##### Dataset excerpts

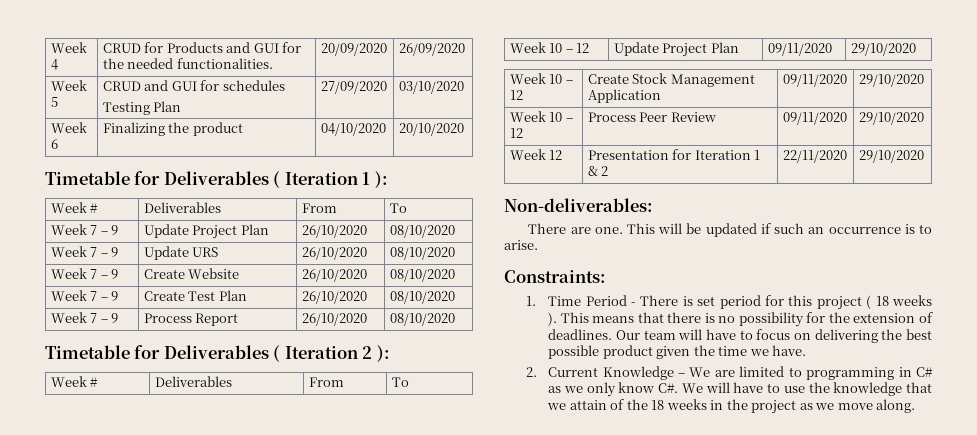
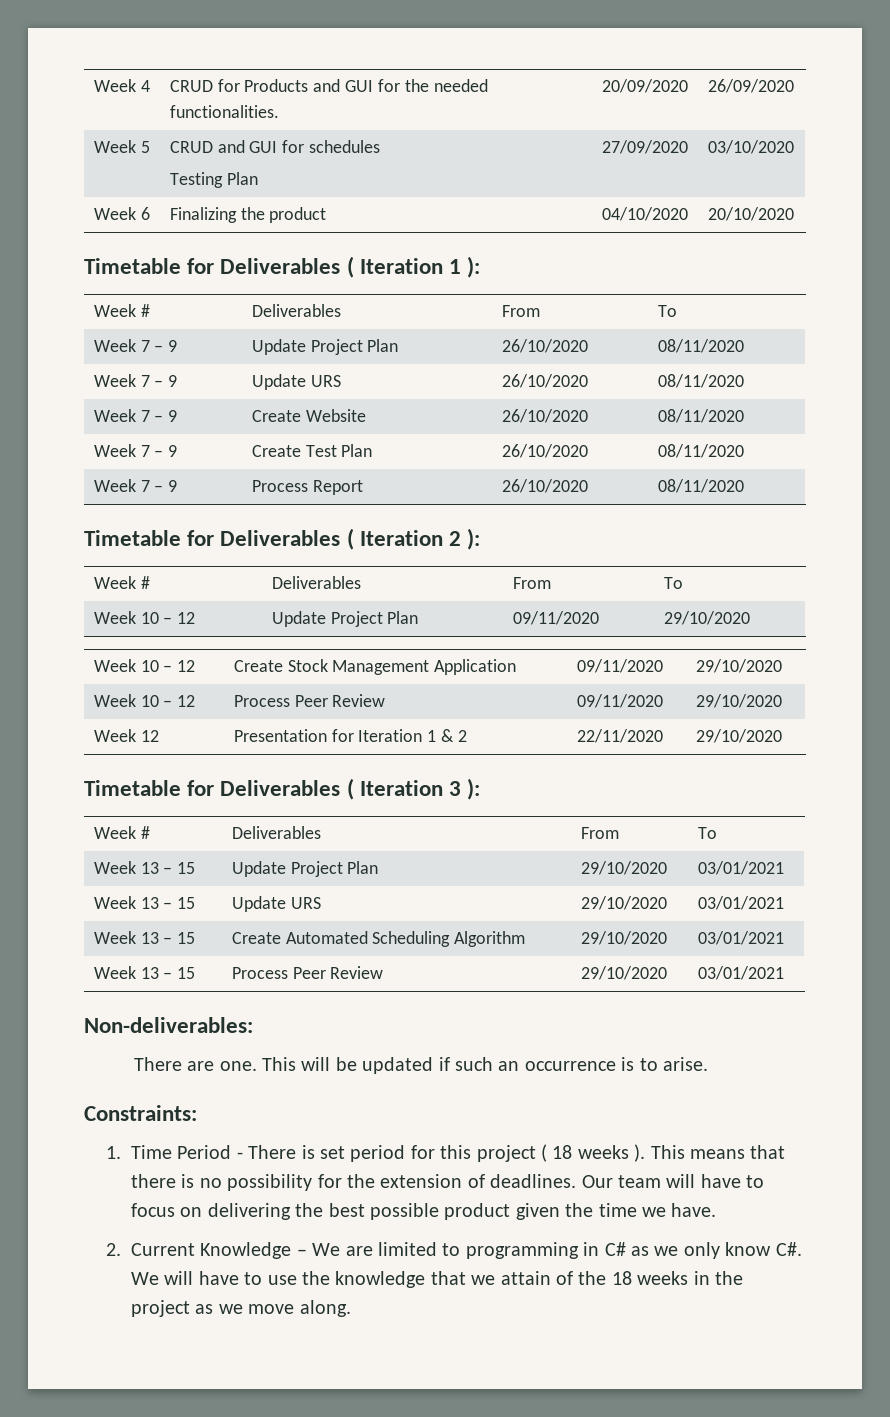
[389,225,455,238] 08/10/2020 -> [657,339,744,353] 08/11/2020
[389,247,455,260] 08/10/2020 -> [657,374,744,388] 08/11/2020
[389,269,455,282] 08/10/2020 -> [657,409,744,423] 08/11/2020
[389,291,455,304] 08/10/2020 -> [657,444,744,458] 08/11/2020
[389,313,455,326] 08/10/2020 -> [657,479,744,493] 08/11/2020
(924, 156) none -> [84,778,481,800] [93,826,150,839] [231,826,321,839] [580,827,619,839] [697,827,717,839] [93,861,196,874] [231,861,379,877] [580,861,667,875] [697,861,784,875] [93,896,196,909] [231,896,321,912] [580,896,667,910] [697,896,784,910] [93,931,196,944] [231,931,526,947] [580,931,667,945] [697,931,784,945] [93,966,196,979] [231,966,384,979] [580,966,667,980] [697,966,784,980] // Timetable for Deliverables ( Iteration 3 ): // Week # | Deliverables | From | To // Week 13 – 15 | Update Project Plan | 29/10/2020 | 03/01/2021 // Week 13 – 15 | Update URS | 29/10/2020 | 03/01/2021 // Week 13 – 15 | Create Automated Scheduling Algorithm | 29/10/2020 | 03/01/2021 // Week 13 – 15 | Process Peer Review | 29/10/2020 | 03/01/2021

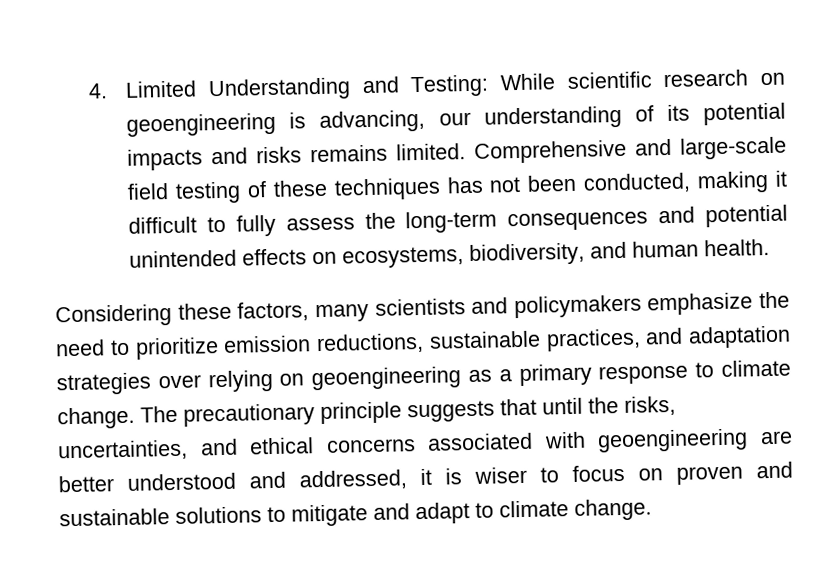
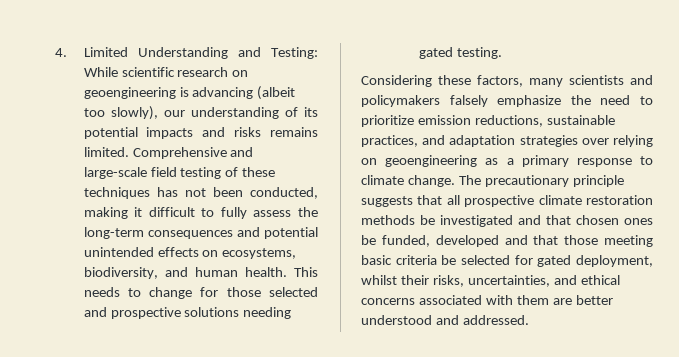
[319,109,426,133] advancing, -> [192,86,296,100] [83,106,158,120] advancing (albeit too slowly),
(771, 247) none -> [294,267,318,277] [83,287,318,299] [83,307,292,319] [418,47,502,59] This needs to change for those selected and prospective solutions needing gated testing.
(642, 306) none -> [449,95,488,107] falsely
[542,397,619,415] until the -> [446,195,653,207] [361,215,653,227] [361,235,653,247] [361,255,653,267] [361,275,429,285] all prospective climate restoration methods be investigated and that chosen ones be funded, developed and that those meeting basic criteria be selected for gated deployment, whilst their
[597,428,749,453] geoengineering -> [516,295,549,305] them
[299,461,793,491] [59,498,652,527] addressed, it is wiser to focus on proven and sustainable solutions to mitigate and adapt to climate change. -> [462,315,529,325] addressed.

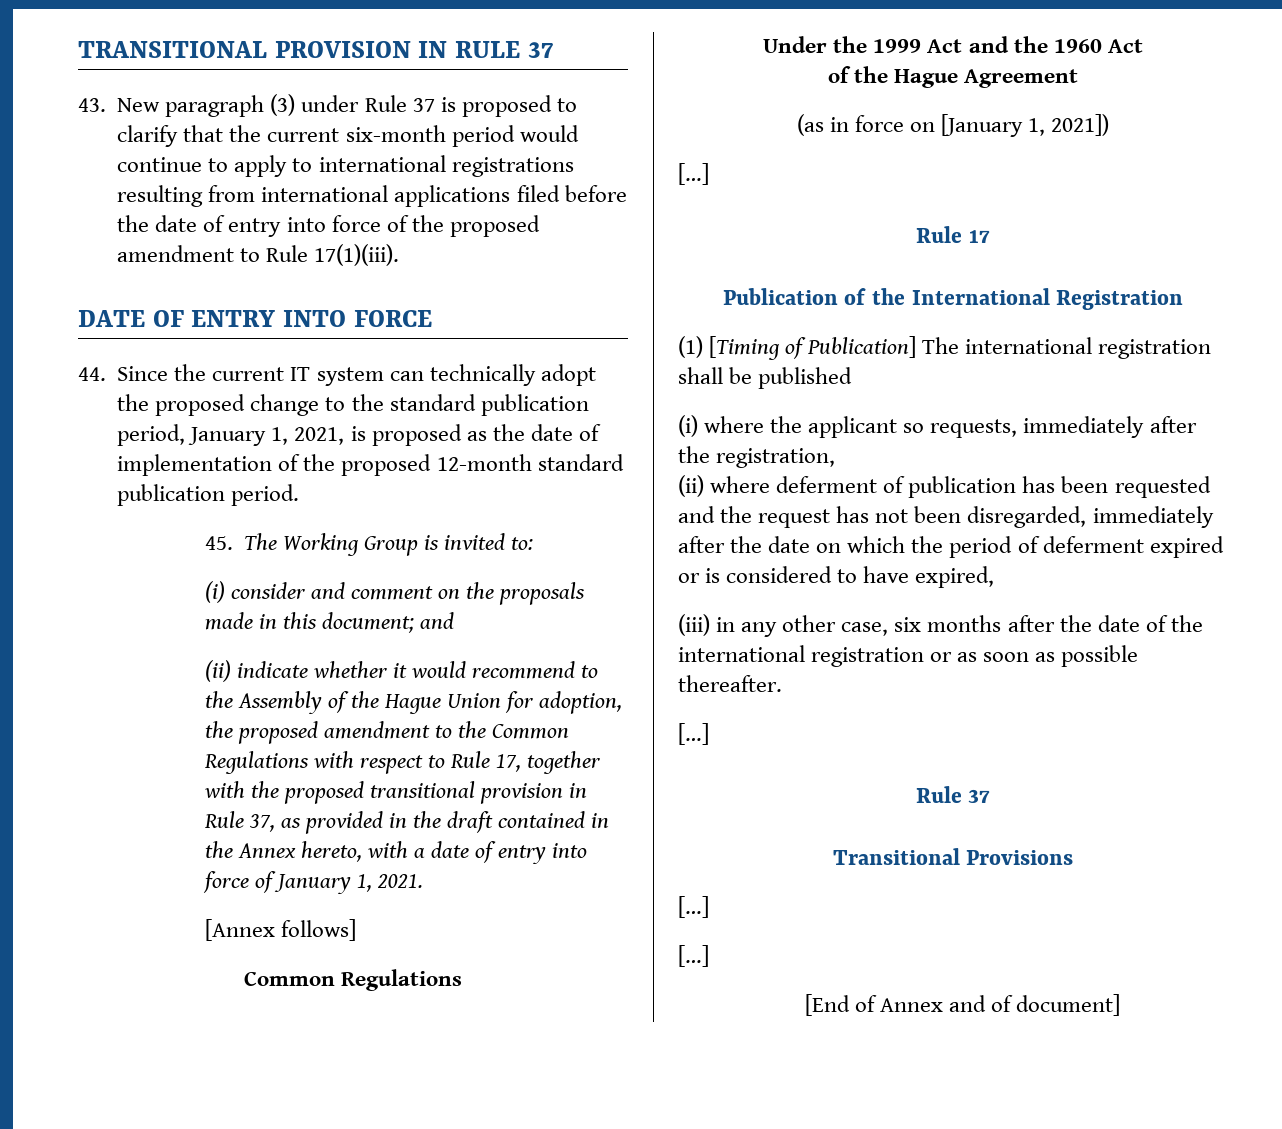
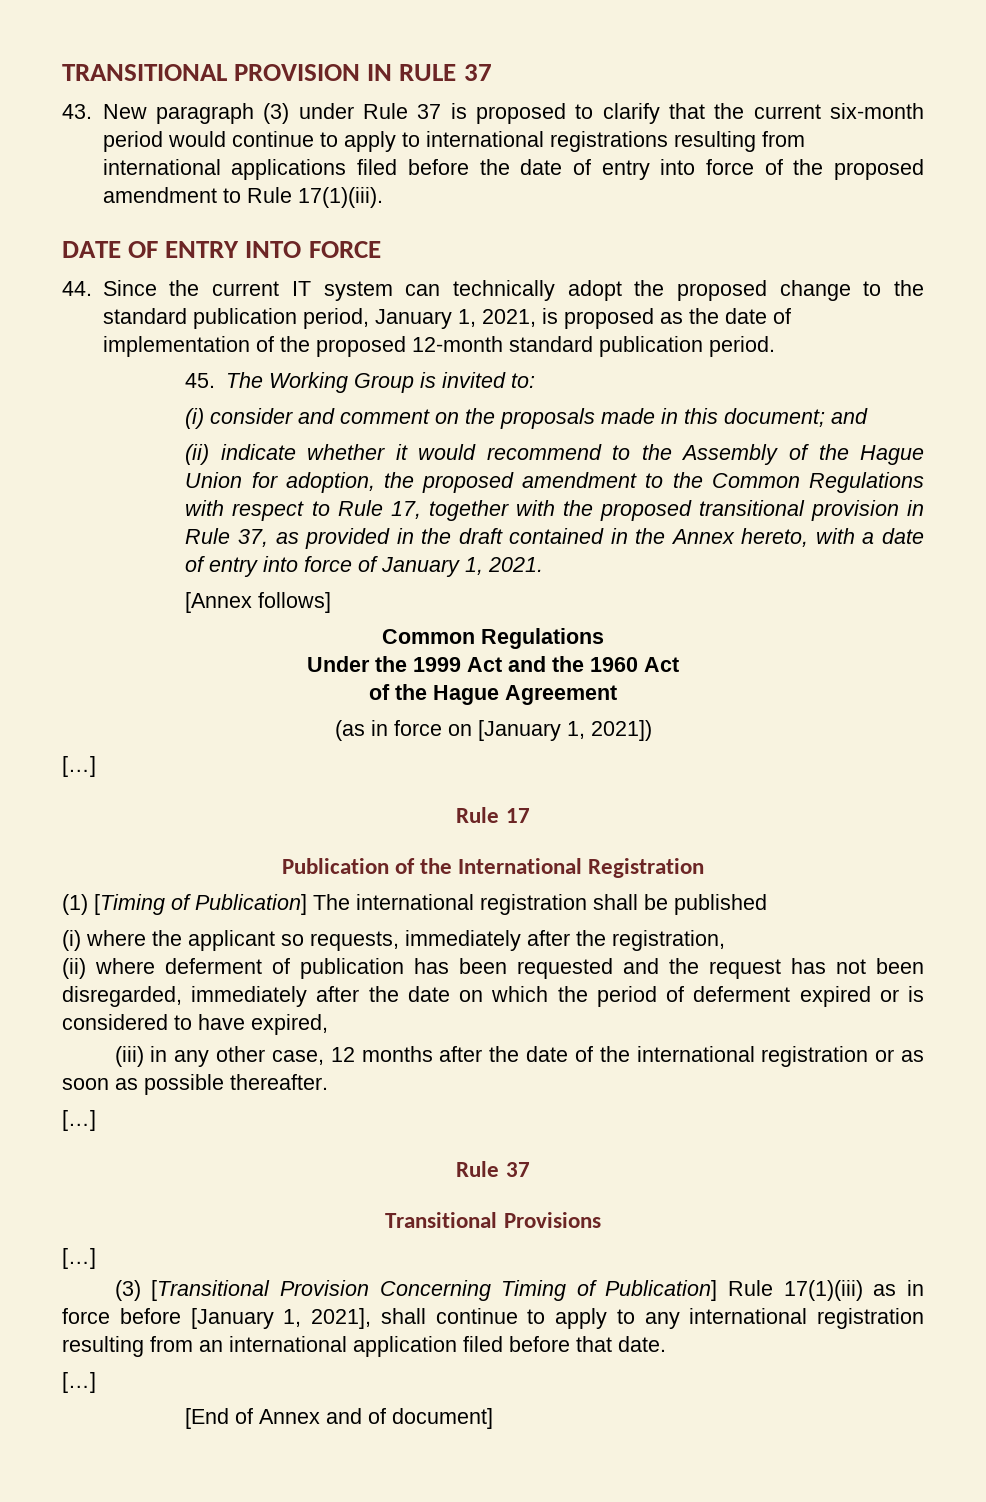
[894,617,922,632] six -> [330,1047,355,1062] 12
(709, 907) none -> [114,1280,925,1301] [62,1308,924,1329] [62,1336,666,1357] // (3) [Transitional Provision Concerning Timing of Publication] Rule 17(1)(iii) as in force before [January 1, 2021], shall continue to apply to any international registration resulting from an international application filed before that date.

##########

> **Instructions to follow**
The lines above from the one with "[389,247,455,260] 08/10/2020 ->" through the one with "[389,313,455,326] 08/10/2020 ->" are to be duplicated exactly, ends included, with nothing added.

> **Response area**
[389,247,455,260] 08/10/2020 -> [657,374,744,388] 08/11/2020
[389,269,455,282] 08/10/2020 -> [657,409,744,423] 08/11/2020
[389,291,455,304] 08/10/2020 -> [657,444,744,458] 08/11/2020
[389,313,455,326] 08/10/2020 -> [657,479,744,493] 08/11/2020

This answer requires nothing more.